I have learned that it can be, at times, extremely difficult to work from one's home; there are so many distractions. You have to be determined not to let anything tear you away from your desk. Not the phone, not the washing machine, not the door bell. I try to be oblivious to it all, but it isn’t easy.

I’m learning to sieve through the numerous bits of advice from so-called experts and well meaning people. We are all different; we all have our own way for deciphering information, our own idiosyncrasies and different writing styles. What works for me might not work for you. So I read and listen, keep what works for me and disregard the rest.

I have leaned that rejections are part of the writing life, and I've learned how to cope with them and how to move on. At first they were like nagging little gremlins, suggesting that I didn’t measure up. I had to learn how to distinguish myself from my work, to set up boundaries between myself and my creation. My writing was like a child to me, but like my own children, I had to send it out into the world to succeed or fail on its own merit. We all get rejections. JK Rowling received 14 rejections before finding a publisher for Harry Potter. I wonder what they're thinking now. Steven King's first book Carrie was turned down 31 times; it took him ten years to get it published. And look at him now.

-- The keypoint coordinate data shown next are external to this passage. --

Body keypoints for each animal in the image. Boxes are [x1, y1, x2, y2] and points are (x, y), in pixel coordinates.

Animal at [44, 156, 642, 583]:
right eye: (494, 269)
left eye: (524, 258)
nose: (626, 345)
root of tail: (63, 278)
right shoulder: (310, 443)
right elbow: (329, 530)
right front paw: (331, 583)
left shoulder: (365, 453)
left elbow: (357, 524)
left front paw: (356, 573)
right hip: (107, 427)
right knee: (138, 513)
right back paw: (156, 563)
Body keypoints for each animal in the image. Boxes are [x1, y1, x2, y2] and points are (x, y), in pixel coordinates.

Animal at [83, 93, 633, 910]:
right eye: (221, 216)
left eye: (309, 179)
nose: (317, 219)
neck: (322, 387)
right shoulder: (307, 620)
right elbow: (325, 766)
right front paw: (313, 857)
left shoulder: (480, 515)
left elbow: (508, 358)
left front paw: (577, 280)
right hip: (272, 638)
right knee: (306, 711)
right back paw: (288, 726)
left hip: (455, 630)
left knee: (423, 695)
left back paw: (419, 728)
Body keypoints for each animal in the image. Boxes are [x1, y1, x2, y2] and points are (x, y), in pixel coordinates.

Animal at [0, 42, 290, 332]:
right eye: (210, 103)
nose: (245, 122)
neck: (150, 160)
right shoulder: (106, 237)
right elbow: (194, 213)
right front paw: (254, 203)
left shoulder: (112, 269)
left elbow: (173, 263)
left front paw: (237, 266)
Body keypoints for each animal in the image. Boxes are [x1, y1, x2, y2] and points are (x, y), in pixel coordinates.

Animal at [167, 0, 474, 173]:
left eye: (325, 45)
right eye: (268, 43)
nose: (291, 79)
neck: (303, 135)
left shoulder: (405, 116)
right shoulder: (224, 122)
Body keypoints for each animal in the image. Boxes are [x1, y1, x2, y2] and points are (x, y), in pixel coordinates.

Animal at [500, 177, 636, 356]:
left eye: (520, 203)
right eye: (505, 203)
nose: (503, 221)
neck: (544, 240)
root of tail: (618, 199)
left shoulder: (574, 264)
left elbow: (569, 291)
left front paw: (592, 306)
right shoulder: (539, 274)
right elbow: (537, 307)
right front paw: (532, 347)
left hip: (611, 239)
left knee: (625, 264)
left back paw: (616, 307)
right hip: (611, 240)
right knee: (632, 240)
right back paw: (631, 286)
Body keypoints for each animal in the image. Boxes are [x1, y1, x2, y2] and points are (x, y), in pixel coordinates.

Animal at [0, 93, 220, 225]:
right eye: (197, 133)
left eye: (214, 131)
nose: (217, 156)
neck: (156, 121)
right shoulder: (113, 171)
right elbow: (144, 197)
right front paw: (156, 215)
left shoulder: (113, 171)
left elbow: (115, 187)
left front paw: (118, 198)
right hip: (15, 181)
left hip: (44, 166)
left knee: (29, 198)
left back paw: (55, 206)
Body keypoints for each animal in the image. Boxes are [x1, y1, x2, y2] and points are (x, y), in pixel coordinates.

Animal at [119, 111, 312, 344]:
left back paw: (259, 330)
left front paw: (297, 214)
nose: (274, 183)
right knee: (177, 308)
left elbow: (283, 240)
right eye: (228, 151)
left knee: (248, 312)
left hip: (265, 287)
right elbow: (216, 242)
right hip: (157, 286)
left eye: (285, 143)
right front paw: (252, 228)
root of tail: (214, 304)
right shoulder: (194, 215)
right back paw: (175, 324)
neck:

I have discovered that perseverance, patience and bold determination are what most published authors have in common. So I write, not for success, not for money, not because it’s easy. I write to explore my inner world. I write because some mystical magnet draws me to my desk. I write to escape the mundane world of people and things. I write because I need to write. To me it’s a sort of innate longing, to get my thoughts, wild fantasies, opinions and stories on paper. I write because I love to write.

I grew up in Southeast England, in a coal mining village my husband calls, “The place that time forgot.” It is nestled between the notorious city of Canterbury and the medieval town of Dover. I came to Canada as a nanny when I was 21. This vast and majestic country has served me well, but England will always be home. I live in Alberta (western Canada) with my sports crazy husband, adorable Sheltie dog and cantankerous ginger cat. We have two grown children. They are the gems in my treasure chest. I love this part of the world, except for the winters. It can be a chilly minus -30 for days on end. Burr…..

You can learn more about Pauline and Merryweather Lodge by visiting her website at: 


jrlindermuth said...

Even veterans can nod in agreement and acknowledge reminders of these lesson you've learned are worthy and true.

Pauline Holyoak said...

Thank you for taking the time to visit me here John.

libbarnes said...

read your blog at 7 this morn. I finished reading Ancient Revenge late last night, could not put it down and so looking forward to the next book in your trilogy.
It is nice to have some personal insight into your life. I now have a better understanding of your writing technique. I had to smile when I read about writing in long hand, you are so correct in that it is much easier to pen your thoughts then keystroking....I also agree that working from home can be difficult and requires alot of self discipline.
In my case, Facebook was an excellent advertising avenue for you, as I would not have known who you are or had the opportunity to read an excellent novel.
Keep pushing the pen!!! Waiting in eager anticipation for your next novel.
Libby Brett
Newmarket, Ontario

Pauline Holyoak said...

So glad you enjoyed my book Libby. And thank you for leaving me a comment. I will enter your name in my draw for a signed copy of my book. Nice for a gift if you've already read it.

libbarnes said...

It would make a lovely gift for my youngest daughter, Bobbi, who is an avid reader and prefers books to e-readers.